April offers a look at the October 2019 woes

The period of Thursday, October 24th through Sunday 27th October, 2019 saw Second Life encounter a rolling set of issues which finally came to a head on Sunday, October 27th. The issues affected many Second Life users and services from logging-in through to inventory / asset handling.

As has become the case with these matters, April Linden, the Second Life Operations Manager, has provided a post-mortem blog post on the issue and her team’s work in addressing the problems. And as always, her post provides insight into the complexities in keeping a platform such as Second Life running.

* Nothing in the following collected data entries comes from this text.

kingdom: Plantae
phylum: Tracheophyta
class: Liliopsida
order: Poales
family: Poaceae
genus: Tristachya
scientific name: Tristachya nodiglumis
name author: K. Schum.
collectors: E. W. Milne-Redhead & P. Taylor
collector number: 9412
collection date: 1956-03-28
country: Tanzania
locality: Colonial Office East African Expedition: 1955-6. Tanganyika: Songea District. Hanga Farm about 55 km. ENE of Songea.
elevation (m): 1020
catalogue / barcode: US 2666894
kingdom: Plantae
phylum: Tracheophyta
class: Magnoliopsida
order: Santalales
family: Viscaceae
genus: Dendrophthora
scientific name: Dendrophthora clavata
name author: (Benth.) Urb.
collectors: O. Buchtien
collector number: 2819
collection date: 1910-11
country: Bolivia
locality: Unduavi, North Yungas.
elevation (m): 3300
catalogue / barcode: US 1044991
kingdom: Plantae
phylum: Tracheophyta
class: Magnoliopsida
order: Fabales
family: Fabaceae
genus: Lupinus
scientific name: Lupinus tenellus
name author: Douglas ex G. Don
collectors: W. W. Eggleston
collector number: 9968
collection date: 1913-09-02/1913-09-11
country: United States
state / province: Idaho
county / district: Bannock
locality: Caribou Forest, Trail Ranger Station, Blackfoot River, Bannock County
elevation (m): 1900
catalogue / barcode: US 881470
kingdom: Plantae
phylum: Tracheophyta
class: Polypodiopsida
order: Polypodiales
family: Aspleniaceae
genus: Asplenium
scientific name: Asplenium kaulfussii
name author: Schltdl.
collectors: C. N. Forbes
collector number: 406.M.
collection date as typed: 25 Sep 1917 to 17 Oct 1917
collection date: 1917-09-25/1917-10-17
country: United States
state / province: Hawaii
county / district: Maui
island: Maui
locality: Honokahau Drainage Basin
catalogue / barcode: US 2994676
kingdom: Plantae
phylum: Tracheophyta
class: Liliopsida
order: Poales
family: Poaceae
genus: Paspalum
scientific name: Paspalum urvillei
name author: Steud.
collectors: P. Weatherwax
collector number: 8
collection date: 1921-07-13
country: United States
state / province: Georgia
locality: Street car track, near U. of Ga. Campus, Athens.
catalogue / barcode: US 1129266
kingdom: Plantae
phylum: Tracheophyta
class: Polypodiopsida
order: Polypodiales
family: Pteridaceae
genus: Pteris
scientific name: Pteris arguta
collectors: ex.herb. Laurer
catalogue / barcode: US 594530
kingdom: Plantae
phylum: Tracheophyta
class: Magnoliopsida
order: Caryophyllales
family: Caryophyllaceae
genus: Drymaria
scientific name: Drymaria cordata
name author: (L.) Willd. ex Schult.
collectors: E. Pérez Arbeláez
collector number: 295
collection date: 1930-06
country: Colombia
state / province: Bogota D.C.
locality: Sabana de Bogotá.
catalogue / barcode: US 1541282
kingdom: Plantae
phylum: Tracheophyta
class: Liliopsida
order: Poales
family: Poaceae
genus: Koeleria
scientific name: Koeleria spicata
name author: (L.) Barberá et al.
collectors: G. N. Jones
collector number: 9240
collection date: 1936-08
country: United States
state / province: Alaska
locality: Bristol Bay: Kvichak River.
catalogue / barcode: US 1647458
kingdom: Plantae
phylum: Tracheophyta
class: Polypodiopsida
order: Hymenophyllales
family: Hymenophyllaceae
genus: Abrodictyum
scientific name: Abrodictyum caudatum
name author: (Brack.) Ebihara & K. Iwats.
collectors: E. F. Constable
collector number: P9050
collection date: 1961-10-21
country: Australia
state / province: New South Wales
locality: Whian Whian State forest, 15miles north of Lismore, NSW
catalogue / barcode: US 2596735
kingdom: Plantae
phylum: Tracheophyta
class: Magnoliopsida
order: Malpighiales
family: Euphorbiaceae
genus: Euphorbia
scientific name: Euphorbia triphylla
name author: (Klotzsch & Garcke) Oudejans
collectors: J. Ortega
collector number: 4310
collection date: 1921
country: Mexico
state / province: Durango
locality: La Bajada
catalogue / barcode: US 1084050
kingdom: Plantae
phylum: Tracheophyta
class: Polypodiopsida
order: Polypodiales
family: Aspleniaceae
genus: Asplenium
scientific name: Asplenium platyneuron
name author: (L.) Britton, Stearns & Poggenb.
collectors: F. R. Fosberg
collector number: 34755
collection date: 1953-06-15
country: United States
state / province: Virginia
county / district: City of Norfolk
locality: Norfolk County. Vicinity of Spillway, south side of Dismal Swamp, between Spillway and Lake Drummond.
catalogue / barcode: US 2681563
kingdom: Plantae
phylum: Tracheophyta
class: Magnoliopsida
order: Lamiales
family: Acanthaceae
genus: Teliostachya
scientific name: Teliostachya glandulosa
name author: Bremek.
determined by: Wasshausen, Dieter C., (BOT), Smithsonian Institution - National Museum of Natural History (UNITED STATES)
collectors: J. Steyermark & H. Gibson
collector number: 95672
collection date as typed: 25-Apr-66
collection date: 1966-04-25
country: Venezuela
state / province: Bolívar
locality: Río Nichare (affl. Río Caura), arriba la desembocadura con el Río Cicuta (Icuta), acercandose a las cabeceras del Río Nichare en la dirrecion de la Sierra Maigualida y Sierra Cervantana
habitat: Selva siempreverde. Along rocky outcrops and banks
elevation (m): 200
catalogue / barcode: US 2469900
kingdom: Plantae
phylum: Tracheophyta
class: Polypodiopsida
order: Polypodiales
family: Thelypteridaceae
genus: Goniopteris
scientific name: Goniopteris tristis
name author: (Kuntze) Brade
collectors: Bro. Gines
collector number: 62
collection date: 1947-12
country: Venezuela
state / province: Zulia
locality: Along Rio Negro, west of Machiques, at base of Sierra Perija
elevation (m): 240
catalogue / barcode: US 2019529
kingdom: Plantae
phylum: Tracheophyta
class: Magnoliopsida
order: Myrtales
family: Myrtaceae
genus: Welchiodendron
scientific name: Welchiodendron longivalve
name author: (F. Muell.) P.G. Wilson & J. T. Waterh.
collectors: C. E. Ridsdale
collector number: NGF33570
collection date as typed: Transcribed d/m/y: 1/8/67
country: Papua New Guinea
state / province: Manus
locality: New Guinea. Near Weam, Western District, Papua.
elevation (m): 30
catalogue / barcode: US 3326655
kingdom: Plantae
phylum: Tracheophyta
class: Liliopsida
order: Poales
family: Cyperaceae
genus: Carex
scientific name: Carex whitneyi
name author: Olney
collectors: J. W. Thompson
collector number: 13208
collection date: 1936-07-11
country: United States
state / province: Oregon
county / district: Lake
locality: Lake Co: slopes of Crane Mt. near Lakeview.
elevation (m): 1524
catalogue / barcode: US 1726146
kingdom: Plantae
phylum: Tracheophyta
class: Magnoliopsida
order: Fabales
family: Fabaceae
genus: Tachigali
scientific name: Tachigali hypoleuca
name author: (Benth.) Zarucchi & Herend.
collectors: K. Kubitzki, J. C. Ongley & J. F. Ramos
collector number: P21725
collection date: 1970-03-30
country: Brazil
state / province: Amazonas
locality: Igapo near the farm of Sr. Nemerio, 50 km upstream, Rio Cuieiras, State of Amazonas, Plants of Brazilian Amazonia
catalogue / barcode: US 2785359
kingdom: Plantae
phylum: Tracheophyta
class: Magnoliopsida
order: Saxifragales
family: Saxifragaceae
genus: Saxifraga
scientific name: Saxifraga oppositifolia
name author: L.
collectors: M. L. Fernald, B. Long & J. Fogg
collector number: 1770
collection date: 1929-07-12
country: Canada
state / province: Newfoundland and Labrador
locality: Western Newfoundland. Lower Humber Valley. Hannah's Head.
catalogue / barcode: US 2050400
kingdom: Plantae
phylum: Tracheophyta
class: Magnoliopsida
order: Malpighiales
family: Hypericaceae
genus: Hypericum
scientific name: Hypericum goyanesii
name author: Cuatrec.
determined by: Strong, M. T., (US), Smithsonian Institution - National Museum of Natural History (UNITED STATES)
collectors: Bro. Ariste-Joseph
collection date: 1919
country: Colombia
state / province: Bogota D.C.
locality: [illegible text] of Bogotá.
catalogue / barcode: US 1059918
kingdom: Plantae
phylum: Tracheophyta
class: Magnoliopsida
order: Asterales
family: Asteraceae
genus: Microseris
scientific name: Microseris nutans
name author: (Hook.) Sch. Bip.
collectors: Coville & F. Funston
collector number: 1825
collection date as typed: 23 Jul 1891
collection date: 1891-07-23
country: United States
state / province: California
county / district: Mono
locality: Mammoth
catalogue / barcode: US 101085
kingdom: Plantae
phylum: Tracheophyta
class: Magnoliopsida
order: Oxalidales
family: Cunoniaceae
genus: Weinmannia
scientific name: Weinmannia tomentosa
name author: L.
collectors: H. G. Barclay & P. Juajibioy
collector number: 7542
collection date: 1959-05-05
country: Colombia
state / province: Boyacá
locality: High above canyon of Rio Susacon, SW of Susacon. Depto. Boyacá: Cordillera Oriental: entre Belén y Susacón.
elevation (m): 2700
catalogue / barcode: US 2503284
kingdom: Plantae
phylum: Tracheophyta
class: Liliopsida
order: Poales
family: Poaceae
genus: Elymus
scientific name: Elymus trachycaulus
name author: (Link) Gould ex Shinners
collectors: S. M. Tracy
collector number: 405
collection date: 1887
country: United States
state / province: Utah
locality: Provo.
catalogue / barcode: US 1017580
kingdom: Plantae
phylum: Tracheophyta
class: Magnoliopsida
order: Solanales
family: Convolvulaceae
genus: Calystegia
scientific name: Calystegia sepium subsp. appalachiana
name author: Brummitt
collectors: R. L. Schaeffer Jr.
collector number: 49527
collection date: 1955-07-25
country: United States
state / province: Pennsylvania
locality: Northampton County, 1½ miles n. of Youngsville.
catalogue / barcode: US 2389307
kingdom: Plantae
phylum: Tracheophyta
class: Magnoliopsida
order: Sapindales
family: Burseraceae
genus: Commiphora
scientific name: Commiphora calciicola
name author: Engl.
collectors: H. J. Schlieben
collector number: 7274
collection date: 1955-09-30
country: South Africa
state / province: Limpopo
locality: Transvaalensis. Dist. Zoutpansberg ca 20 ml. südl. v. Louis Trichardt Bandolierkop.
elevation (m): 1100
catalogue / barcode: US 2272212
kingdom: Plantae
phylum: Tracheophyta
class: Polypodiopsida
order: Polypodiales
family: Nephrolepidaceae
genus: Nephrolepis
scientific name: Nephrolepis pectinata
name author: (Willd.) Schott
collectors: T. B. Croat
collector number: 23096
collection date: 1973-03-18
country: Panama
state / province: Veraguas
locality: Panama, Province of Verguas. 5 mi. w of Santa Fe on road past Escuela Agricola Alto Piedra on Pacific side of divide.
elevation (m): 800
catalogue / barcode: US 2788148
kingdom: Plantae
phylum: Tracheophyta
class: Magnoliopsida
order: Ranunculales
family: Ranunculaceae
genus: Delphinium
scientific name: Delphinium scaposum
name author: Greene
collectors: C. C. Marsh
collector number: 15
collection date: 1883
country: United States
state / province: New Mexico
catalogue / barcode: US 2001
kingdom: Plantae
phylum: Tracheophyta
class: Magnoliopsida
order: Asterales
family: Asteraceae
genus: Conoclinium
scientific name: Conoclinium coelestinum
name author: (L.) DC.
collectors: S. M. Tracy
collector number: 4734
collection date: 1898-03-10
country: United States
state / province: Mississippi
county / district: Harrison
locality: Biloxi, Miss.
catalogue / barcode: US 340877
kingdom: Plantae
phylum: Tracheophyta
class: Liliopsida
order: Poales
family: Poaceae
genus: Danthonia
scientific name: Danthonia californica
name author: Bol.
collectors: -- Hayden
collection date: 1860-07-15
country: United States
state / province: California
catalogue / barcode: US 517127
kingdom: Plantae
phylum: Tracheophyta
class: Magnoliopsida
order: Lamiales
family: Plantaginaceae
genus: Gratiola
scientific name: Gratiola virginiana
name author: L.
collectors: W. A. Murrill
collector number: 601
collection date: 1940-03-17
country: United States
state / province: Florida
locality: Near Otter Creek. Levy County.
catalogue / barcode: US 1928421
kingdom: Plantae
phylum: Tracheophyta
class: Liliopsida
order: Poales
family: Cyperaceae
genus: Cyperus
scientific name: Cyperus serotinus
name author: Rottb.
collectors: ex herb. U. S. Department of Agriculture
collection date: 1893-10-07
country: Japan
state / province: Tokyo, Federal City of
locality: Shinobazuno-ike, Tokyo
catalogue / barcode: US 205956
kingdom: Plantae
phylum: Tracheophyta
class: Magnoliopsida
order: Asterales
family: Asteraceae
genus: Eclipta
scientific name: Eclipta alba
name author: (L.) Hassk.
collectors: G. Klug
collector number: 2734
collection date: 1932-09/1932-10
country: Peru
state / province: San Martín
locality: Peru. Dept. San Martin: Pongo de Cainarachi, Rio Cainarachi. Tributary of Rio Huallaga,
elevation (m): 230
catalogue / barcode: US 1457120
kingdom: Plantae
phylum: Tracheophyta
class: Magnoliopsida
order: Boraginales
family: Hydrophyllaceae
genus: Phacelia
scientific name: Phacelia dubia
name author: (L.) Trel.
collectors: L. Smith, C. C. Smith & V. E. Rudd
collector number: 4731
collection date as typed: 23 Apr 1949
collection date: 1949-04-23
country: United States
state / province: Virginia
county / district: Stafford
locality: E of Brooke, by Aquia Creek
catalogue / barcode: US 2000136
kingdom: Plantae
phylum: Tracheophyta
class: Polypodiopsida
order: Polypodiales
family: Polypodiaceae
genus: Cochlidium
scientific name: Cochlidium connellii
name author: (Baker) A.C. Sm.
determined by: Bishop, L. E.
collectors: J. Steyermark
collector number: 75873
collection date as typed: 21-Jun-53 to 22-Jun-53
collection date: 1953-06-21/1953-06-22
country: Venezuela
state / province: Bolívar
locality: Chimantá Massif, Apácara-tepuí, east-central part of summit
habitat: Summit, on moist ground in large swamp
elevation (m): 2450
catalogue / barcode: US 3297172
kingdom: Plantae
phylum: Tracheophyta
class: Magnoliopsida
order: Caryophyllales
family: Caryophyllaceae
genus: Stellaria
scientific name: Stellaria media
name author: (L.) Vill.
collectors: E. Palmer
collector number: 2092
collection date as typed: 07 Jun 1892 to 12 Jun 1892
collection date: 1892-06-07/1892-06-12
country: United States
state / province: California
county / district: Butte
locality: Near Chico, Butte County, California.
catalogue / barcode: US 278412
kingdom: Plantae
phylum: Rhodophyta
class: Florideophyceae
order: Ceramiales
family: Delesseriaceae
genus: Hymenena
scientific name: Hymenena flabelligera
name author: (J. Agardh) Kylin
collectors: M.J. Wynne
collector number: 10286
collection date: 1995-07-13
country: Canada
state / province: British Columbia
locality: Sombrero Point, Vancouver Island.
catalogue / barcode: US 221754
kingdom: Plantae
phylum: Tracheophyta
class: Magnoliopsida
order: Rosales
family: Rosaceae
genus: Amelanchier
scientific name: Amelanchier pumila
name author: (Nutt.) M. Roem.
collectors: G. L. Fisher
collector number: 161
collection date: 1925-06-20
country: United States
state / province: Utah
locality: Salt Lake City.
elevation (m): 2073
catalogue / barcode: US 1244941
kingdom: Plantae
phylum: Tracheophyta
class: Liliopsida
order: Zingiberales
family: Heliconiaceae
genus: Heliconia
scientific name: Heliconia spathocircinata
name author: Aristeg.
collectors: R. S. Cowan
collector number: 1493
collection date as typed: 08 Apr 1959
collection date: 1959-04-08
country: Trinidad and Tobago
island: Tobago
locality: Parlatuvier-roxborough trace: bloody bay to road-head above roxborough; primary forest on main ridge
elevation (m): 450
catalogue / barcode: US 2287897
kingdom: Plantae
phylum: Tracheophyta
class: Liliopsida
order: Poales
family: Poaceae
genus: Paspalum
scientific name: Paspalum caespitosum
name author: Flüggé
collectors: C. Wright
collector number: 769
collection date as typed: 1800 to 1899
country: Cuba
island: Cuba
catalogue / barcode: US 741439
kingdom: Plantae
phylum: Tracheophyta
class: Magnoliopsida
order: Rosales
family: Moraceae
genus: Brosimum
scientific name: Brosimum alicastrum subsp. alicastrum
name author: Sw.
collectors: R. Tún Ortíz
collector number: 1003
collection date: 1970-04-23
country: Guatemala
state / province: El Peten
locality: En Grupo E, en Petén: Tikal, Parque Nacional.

In short, the root cause of the weekend’s upsets lay not with and of the Second Life services but with one of the Lab’s network providers – and was exacerbated by the fact the first couple of times it happened – Thursday and Friday – it appeared to correct itself on both occasions before the Lab could fully identify the root cause.

April Linden

On Sunday, the problems started up again, but fortunately April’s team were able to pin down the issue and commence work with their provider – which obviously meant getting Second Life back on an even keel was pretty much in the hands of a third-party rather than being fully under the Lab’s control.

Our stuff was (and still is) working just fine, but we were getting intermittent errors and delays on traffic that was routed through one of our providers. We quickly opened a ticket with the network provider and started engaging with them. That’s never a fun thing to do because these are times when we’re waiting on hold on the phone with a vendor while Second Life isn’t running as well as it usually does.

After several hours trying to troubleshoot with the vendor, we decided to swing a bigger hammer and adjust our Internet routing. It took a few attempts, but we finally got it, and we were able to route around the problematic network. We’re still trying to troubleshoot with the vendor, but Second Life is back to normal again.

– Extract from April Linden’s blog post

As a result of the problems April’s team is working on moving some of the Lab’s services to make Second Life more resilient to similar incidents.

During the issues, some speculated if the problems were a result of the power outages being experienced in California at the time. As April notes, this was not the case – while Linden Lab’s head office is in San Francisco, the core servers and services are located in Arizona. However, resolving the issues from California were affected by the outages, again as April notes in her post.

It’s something I’ve note before, and will likely state again: feedback like this from April, laying out what happened when SL encounters problems are always an educational  / invaluable read, not only explaining the issue itself, but in also providing worthwhile insight into the complexities of Second Life.